The point of the article is that you can start your business better if you can reduce your costs and cross the chasm between spending money and making money. It's not saying that drones don't have an application. It's about in search of that first customer and push towards a profitable business, they avoided extra R&D costs to prove the business and test the solution.
Another thing I find weird about this article is simply the practical aspect: crop dusters fly very low and relatively fast, doing sharp pull ups and dime turns at the end of each beat. By contrast, we want to fly our drones comparatively slowly at around 100m and have them on self-levelling gimbals. The images coming back from a crop duster would presumably be heavily blurred and unusable. Or am I missing something?
In some near future the actual crop dusting will also be done by UAV's. Japan has been doing this for close to 15 years now (Yamaha RMAX).
Maybe this is valid for certain farms/crop types, but I live in a grape-growing region and I've never once seen a crop duster working the vineyards. They do crop dust, but its done by ground-based vehicles. These wine farmers need the imaging done by drones, and that's what we're giving them.
I have the Lean Startup book, I need to read it... :)

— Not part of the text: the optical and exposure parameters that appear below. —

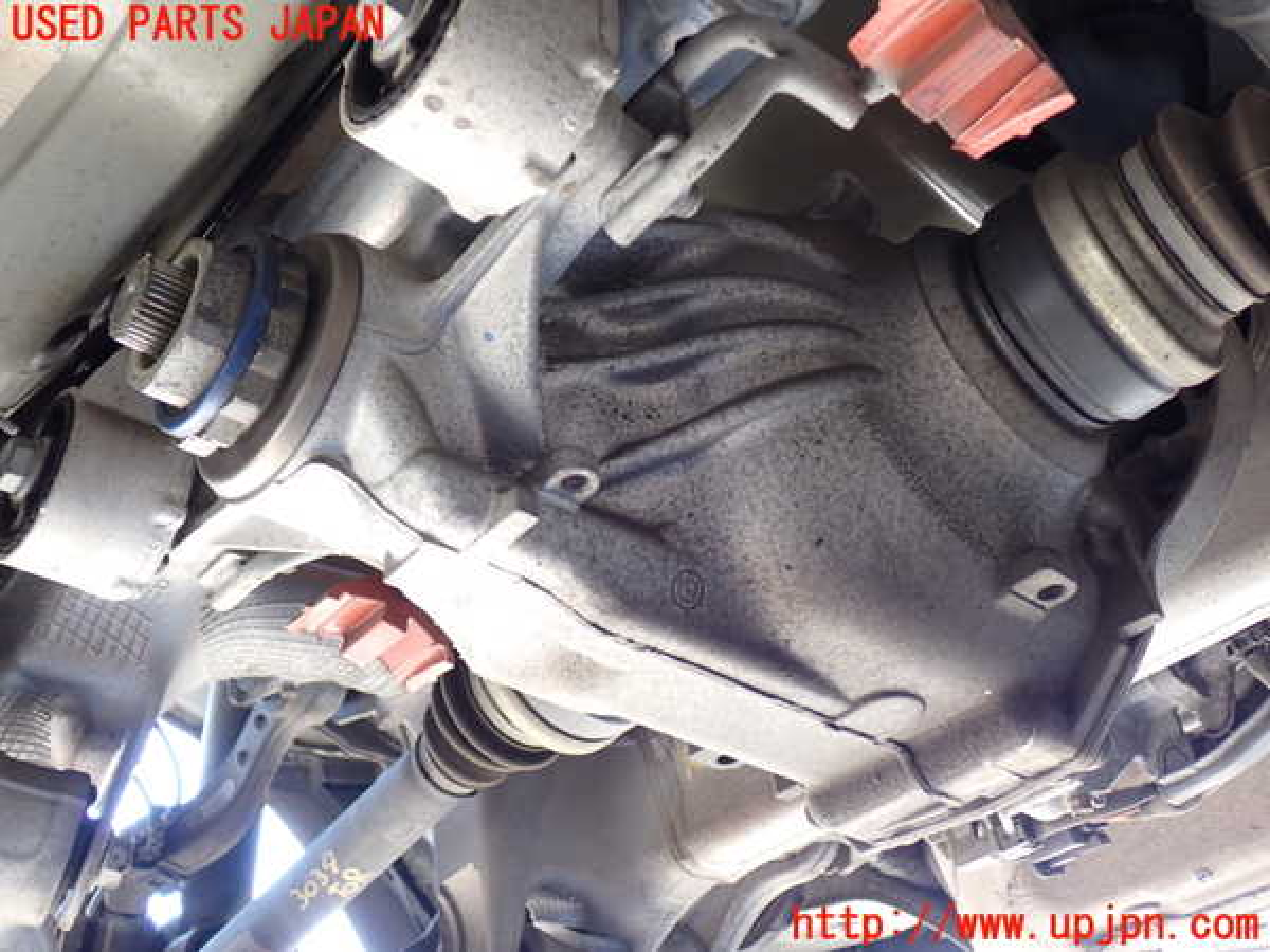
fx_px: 1321
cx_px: 635
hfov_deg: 51.4
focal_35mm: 36
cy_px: 476
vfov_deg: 39.7
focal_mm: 6.37
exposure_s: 1/40
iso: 200
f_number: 2.5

We use manned aircraft to lift our tracking repeaters all the time if we know they are flying off in a direction of interest. I would like to have a couple of trucks have antennas on top and do some collecting whilst travelling. Not so much of a problem but in the future storing and displaying all the different types of data in an easy to understand way is going to be far more important than how the data is acquired. To me as I have said before, low cost flight is sorted now its stupidly simple to set things up compared to a few years ago, data crunching is the less sexy important step.